» **Task**:
Set down everything from the start of the records through the line containing "Answer: to the viewer's right", both ends included, with no changes.

Top of Data section

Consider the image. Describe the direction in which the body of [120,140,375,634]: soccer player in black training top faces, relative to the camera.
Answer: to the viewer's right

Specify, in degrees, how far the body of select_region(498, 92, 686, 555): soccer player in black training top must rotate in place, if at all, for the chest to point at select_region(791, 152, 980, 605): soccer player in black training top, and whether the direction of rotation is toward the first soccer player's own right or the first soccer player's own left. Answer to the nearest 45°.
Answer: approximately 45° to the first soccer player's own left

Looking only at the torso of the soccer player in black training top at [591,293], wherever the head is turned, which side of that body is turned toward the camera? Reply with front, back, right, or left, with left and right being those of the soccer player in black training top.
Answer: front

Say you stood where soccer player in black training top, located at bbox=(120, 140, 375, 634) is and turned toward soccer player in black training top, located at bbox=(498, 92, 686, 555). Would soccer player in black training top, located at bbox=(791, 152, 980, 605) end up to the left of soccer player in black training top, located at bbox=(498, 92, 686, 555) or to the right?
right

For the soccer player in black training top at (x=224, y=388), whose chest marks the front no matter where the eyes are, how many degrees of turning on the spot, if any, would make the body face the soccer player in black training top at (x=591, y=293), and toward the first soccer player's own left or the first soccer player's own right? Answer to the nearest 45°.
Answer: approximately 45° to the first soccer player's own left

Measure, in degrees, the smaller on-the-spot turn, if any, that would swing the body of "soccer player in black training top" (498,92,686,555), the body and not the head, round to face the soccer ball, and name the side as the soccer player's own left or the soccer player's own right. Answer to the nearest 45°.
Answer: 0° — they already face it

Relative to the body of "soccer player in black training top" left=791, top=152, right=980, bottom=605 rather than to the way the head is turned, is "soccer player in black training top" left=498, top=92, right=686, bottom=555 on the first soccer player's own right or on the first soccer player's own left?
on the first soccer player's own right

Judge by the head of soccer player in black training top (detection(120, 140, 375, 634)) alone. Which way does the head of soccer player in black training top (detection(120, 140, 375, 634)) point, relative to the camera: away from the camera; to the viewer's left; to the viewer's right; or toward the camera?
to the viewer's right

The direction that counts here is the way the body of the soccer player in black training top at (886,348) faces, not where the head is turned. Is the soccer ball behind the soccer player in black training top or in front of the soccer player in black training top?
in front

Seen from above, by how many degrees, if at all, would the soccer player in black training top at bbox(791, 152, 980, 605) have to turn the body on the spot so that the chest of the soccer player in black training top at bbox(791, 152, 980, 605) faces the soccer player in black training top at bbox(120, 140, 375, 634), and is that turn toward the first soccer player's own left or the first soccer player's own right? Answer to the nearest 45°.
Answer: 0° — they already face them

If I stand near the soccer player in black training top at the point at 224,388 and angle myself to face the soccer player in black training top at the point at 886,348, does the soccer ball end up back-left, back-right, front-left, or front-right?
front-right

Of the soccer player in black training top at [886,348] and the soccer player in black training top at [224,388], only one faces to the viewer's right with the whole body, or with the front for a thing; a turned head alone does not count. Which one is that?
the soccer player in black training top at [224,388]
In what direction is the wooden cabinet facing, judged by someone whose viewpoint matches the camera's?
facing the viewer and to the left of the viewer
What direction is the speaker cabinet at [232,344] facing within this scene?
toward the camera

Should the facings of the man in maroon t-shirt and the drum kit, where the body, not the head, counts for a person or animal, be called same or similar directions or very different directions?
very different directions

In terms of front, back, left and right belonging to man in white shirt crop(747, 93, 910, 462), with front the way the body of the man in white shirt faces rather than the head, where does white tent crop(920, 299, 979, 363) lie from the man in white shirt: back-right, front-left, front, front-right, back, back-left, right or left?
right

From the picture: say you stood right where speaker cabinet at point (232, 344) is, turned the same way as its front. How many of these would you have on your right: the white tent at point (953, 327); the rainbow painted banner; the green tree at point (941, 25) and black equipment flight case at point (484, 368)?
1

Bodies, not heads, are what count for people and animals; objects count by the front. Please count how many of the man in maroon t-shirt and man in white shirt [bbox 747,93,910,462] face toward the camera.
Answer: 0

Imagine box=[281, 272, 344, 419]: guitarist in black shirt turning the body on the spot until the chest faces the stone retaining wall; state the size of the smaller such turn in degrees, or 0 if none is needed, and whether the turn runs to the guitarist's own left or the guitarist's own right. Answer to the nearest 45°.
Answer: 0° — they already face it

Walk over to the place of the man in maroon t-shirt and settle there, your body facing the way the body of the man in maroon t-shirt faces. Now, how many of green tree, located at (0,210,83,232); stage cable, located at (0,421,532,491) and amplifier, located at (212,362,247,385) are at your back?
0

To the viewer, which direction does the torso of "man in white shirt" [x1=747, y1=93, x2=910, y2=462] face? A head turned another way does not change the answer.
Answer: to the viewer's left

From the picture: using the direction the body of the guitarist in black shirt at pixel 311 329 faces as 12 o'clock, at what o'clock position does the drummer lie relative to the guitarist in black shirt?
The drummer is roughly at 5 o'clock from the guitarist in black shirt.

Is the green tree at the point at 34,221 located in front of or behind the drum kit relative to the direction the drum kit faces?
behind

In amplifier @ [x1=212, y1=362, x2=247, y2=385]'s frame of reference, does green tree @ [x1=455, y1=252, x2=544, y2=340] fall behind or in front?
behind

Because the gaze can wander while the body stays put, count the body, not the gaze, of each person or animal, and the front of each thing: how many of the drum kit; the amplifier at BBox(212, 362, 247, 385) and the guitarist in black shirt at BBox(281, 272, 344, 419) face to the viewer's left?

Bottom of Data section

» **Result of this exercise**:
Consider the image. Describe the direction in which the body of [120,140,375,634]: soccer player in black training top faces, relative to the camera.
Answer: to the viewer's right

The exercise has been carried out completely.